August 15, 2004
It took me a while to figure out how to write this, and even longer to post it because I worried that part of it would hurt Phil’s feelings and I wanted to talk to him about it first.
Phil has been an intern at LAUP (Los Angeles Urban Project) working at a small Christian school in North Pasadena called Harambee for the last six weeks. It’s a Christian community-building project that has been in progress for the last 20 years or so. The link gives some background. Over the last few weeks, we’ve written a few letters back and forth because he has been without email or telephone access. They had an open house a few weeks ago, but I couldn’t go. Phil finished LAUP on Saturday afternoon, and I drove down on Sunday to hang out with him. He invited me to go to church with him. I met him at the Harvest Time Fellowship, just a few blocks away from where he had lived and worked.
When I got there he gave me a big hug, and several people around us introduced themselves. The church was majority black (the area is about 50/50 black and latino), and they know how to do church music. I had a great time singing along with songs that I didn’t know but that were natural enough that I picked them up after one verse. It was a small room, and the music leader was very energetic and you could just feel the sound as much as you could hear it. Then they had all the new people stand up and introduce themselves and say how they came to the church that day. Apart from me there was a family of three who were checking it out and a woman who spoke about her challenges turning her life around after drug use and prison. Everyone was very accepting and encouraging.

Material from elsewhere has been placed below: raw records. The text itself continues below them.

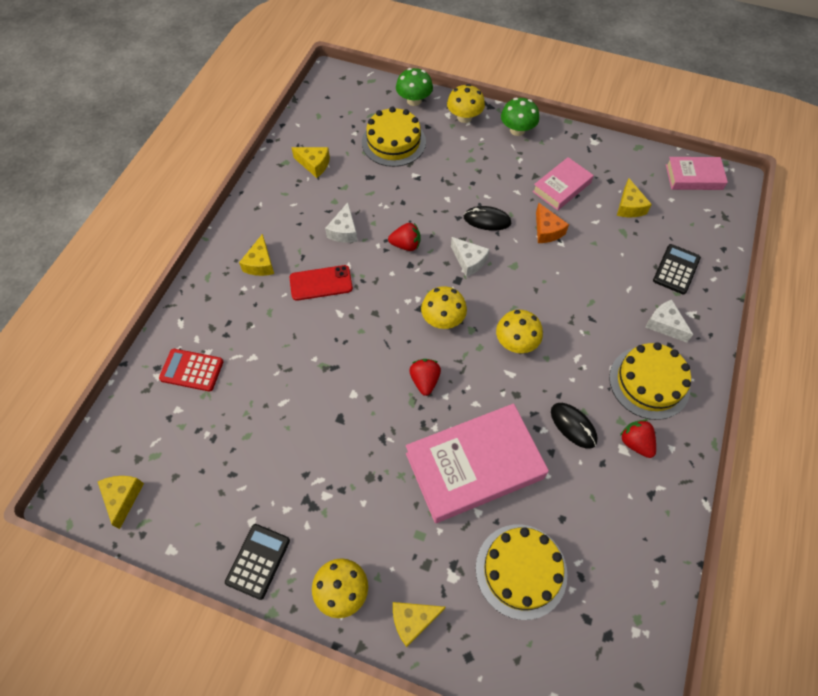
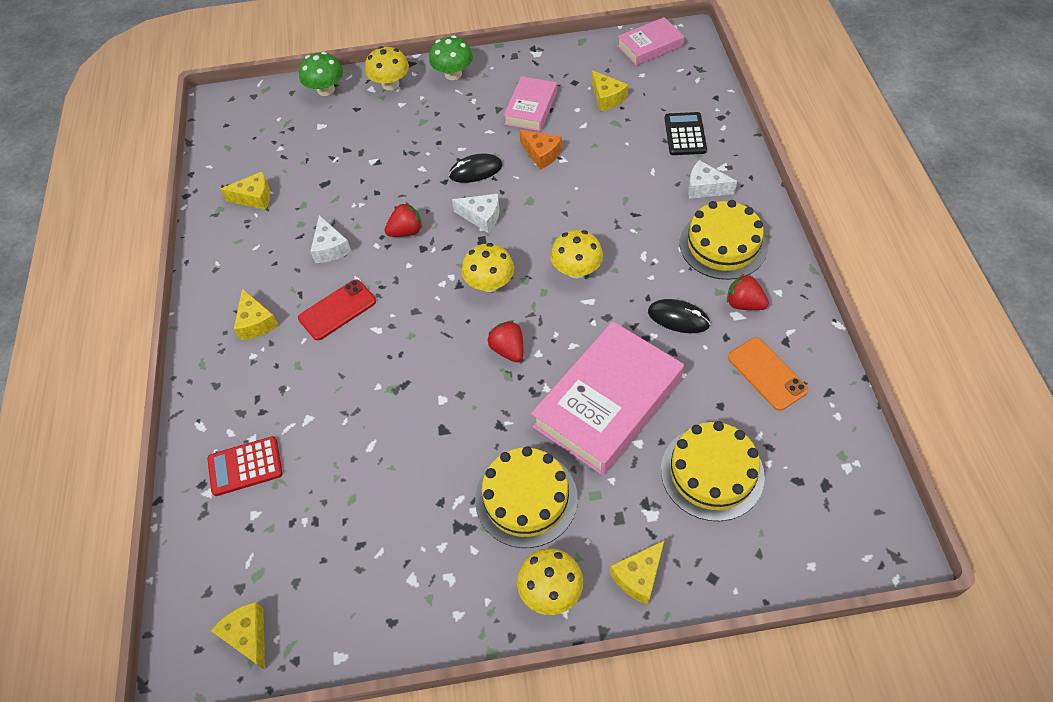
camera: 25 degrees left, 5 degrees down
black calculator [225,524,290,600] -> none
yellow cake [362,107,426,167] -> yellow cake moved to [475,447,578,548]
none -> orange phone [728,337,808,411]

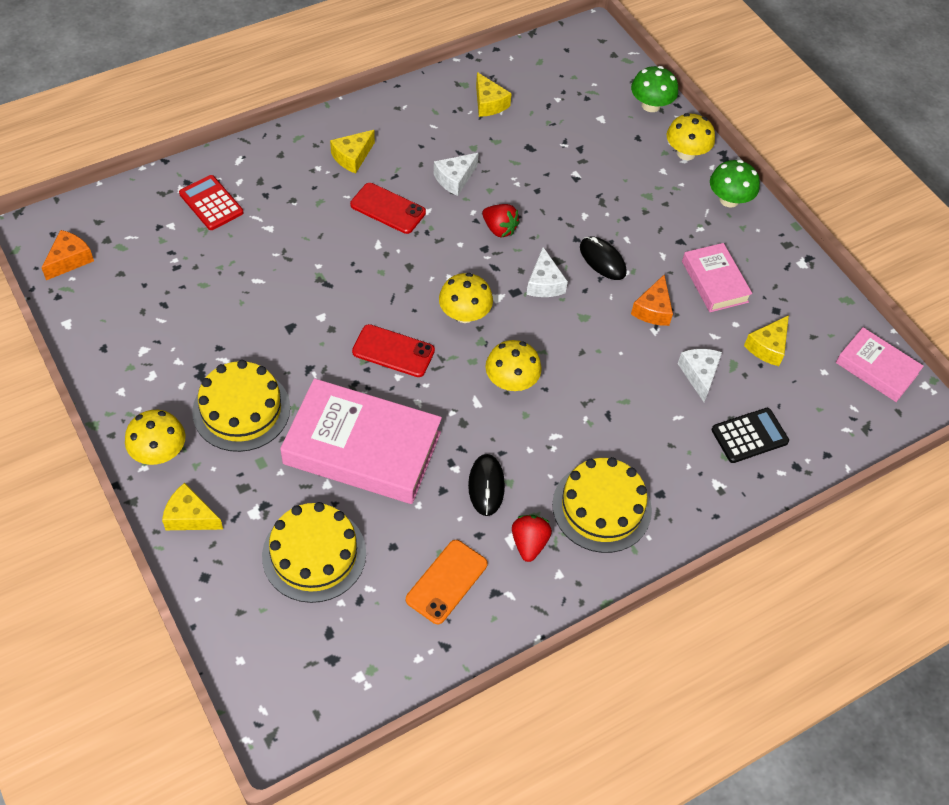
camera: 60 degrees right, 0 degrees up
yellow cheese [211,602,265,670] -> orange cheese [42,230,94,280]
red strawberry [488,320,523,362] -> red phone [352,324,435,377]
pink book [504,76,557,131] -> pink book turned 75 degrees clockwise [682,243,753,312]
white cheese [688,160,737,199] -> white cheese moved to [677,349,722,402]

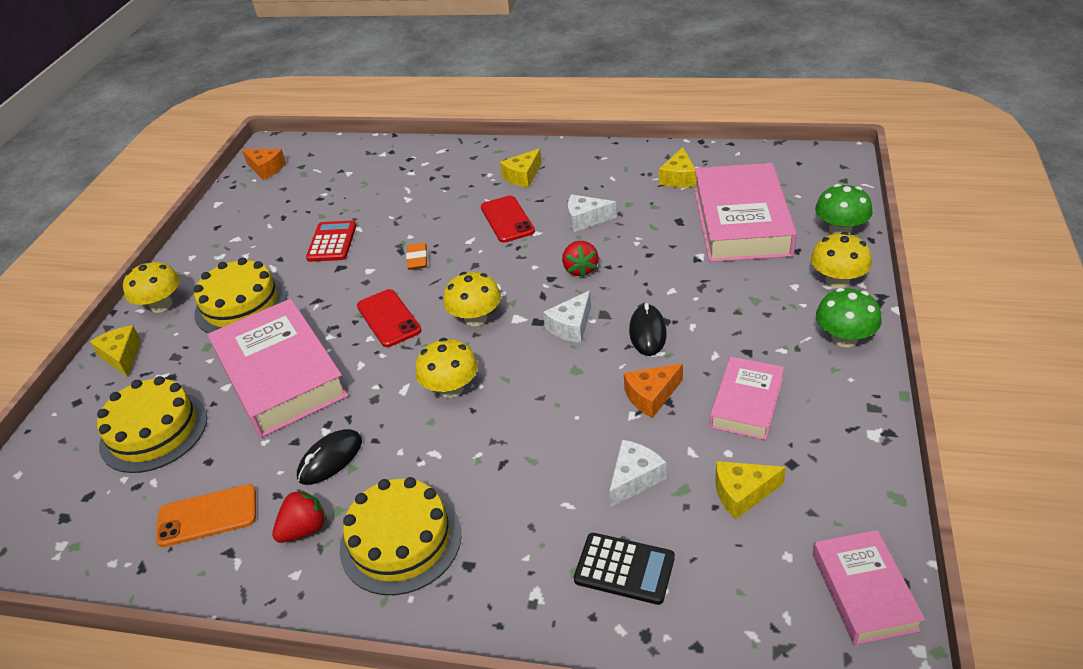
camera: 50 degrees right, 15 degrees down
orange cheese [42,230,94,280] -> orange cheese turned 45 degrees clockwise [242,149,286,180]
red calculator [179,175,243,230] -> red calculator moved to [306,220,357,262]
yellow cheese [330,130,375,174] -> yellow cheese turned 45 degrees counterclockwise [500,148,542,188]
none -> orange eraser [406,243,427,270]
none -> pink book [694,163,797,262]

Then there was some more music, and then the sermon started. After about five minutes, I saw where it was going, and I felt myself start to withdraw. The pastor spoke about the ease with which people claiming to be Christians had found “new” ways to be Christian, but that the only way to heaven was through Christ. She said that people had become spiritually ignorant, that they didn’t read their bibles. She said that our leaders were ignorant of the bible. I found myself staring more and more at my hands. She pointed out that many things now were legal and acceptable that never used to be accepted. She was really going, now. When she got to the word “abomination,” I literally flinched. I couldn’t believe the hateful invective that flowed through a room that only a few minutes before had been filled with happy people singing about love and salvation.
It is one thing to read polls and realize intellectually that you are philosophically in the minority on an issue. But I’m sheltered. Like Phil pointed out many times when discussing the state of life around Harambee, I just wasn’t exposed to the kind of surroundings that define that culture. Being surrounded by it made me sick to my stomach. I stared straight into the back of the chair in front of me, swallowing profusely, and tried not to hear the echoing “Amen”s of people around me, agreeing with the terrible things that had been said.
And then I got angry. I wanted to stand up and shout at them for having so fucking little perspective. These are black people. Historically oppressed and denied rights. The pastor said she had become a Christian in the sixties; she lived through the Civil Rights struggle. How could they all sit there and listen to her say “A man has no right to live with another man, to marry another man” without stopping to think “Hey… I don’t really like this talk of denying people rights just because they aren’t like us…”? How could she say such things?
The sermon wandered away for a while, and I had a chance to cool down a little bit. When she returned to the subject, I felt my throat tightening again, so I stood up, placed the welcome packet they had given me when I introduced myself on top of my seat, and walked out.
After church ended, Phil showed me the Harambee school and where he’d been staying. And then we piled into Anabelle (as much as one can pile into a Miata) and blasted out to Upland, where his friend Jonny was having a barbecue for various IV people. I finally met Jonny’s wife Tanya, about whom I had heard over a year ago on Catalina, and she was both beautiful and charming. Liz and John (a.k.a. Alumnus B), two Mudd alumni, were there, so it was good to see them and talk a bit. There was a guy who had recently gotten back from Turkey, and was telling stories about his travels and some places he’d been. It was really interesting. I had to stifle a laugh when he said you can buy a beach-front house in Turkey for $20,000. Couldn’t even pay six months’ rent on one here for that
And there was Croquet, of which I played several games using very nearly the same set of rules each time. I came back from ridiculousness to win the first game I played. I was stunned. Luckily, I kept my head about me as I graciously lifted my arms above my head and bounced up and down in what I’m certain was a sportsmanlike display. Liz (not for the first time) told me to watch where I was swinging the mallet. The play of the afternoon, though, would have to be when I was the last non-poison ball left, and Jonny (I think) was chasing me around the lawn. Because I would lose if he hit me (but not if I hit him), my strategy was to hit the ball really hard. If I made it through the wicket, good to go. If I hit him, I could take another shot. If I missed, I’d be ‘way over somewhere else. This worked really well until I got along the edge of the lawn in a little rut. Jonny hit his ball toward mine, and it was running right along the edge of the lawn, sure to hit mine, until a low-hanging branch was there. His ball rolled up the branch, until it was almost directly above mine, then fell off sideways. Saved!
And then I lost the next turn. But it was still really cool.
After the barbecue, Phil went back to Harambee for one more night, and I drove back home, stopping at Ikea on the way to get lost for a few hours (but that’s a whole nother story).